Text>
Your Guide to Annuities: An Introduction
Annuities provide protected lifetime income you can’t outlive.
What is an annuity?
Nationwide annuities are designed to help you grow your retirement income. They’re a long-term contract from an insurance company where you invest your money. In return, you get income in the form of regular payments.
Types of annuities
There are several types of annuity products available to choose from. Whether you’re looking for income options, legacy planning tools or spousal protection, your advisor can tailor a plan to meet your specific goals.
How Annuities Work
While traditional life insurance guards against “dying too soon,” an annuity, in essence, can be used as insurance against “living too long.”
In brief, when you buy an annuity (generally from an insurance company, that invests your funds), you in turn receive a series of periodic payments that are guaranteed as to amount and payment period. Thus, if you choose to take the annuity payments over your lifetime (keep in mind that there are many other options), you will have a guaranteed source of “income” until your death. If you “die too soon” (that is, you don’t outlive your life expectancy), you will get back from the insurer far less than you paid in. On the other hand, if you “live too long” (and do outlive your life expectancy), you may get back far more than the cost of your annuity (and the resultant earnings). By comparison, if you put your funds into a traditional investment, you may run out of funds before your death.

What you will do>
Please transcribe the part of the annuities guide above starting with "Types of annuities" and going on through "your specific goals.".

Supplied data>
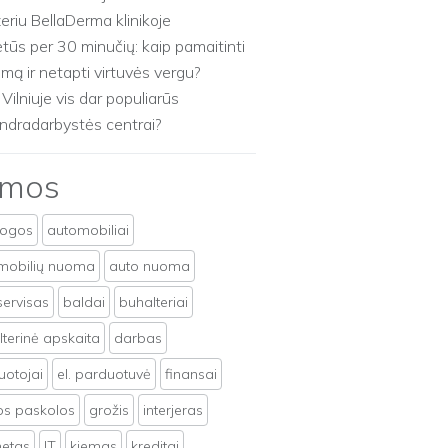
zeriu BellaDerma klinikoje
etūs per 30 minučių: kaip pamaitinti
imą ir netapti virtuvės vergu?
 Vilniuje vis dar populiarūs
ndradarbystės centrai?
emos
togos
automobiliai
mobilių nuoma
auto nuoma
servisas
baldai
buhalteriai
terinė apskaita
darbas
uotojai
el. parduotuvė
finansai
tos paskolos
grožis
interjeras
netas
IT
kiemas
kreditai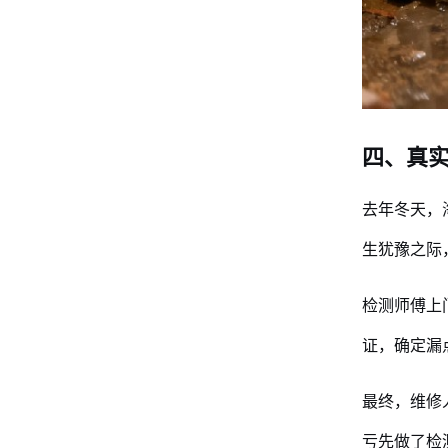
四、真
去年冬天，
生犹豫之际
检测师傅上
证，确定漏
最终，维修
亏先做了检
--
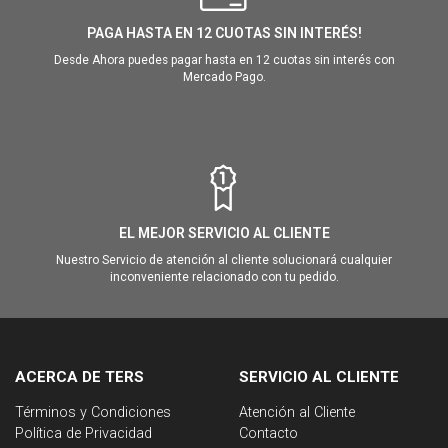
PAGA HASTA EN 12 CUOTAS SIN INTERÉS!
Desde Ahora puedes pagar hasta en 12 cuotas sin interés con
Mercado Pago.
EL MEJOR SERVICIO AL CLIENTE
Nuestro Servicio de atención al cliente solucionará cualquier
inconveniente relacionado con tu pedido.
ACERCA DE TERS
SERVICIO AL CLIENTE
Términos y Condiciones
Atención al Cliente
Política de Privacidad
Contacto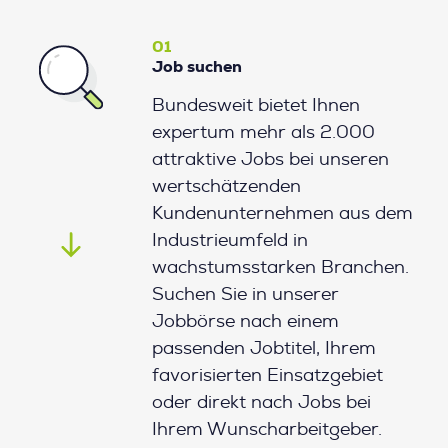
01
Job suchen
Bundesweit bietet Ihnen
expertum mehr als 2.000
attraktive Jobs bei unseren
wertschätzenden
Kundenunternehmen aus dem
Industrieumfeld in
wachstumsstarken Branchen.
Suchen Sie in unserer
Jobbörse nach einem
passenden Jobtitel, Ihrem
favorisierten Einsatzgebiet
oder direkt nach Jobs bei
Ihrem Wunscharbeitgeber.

Response below>
Types of annuities
There are several types of annuity products available to choose from. Whether you’re looking for income options, legacy planning tools or spousal protection, your advisor can tailor a plan to meet your specific goals.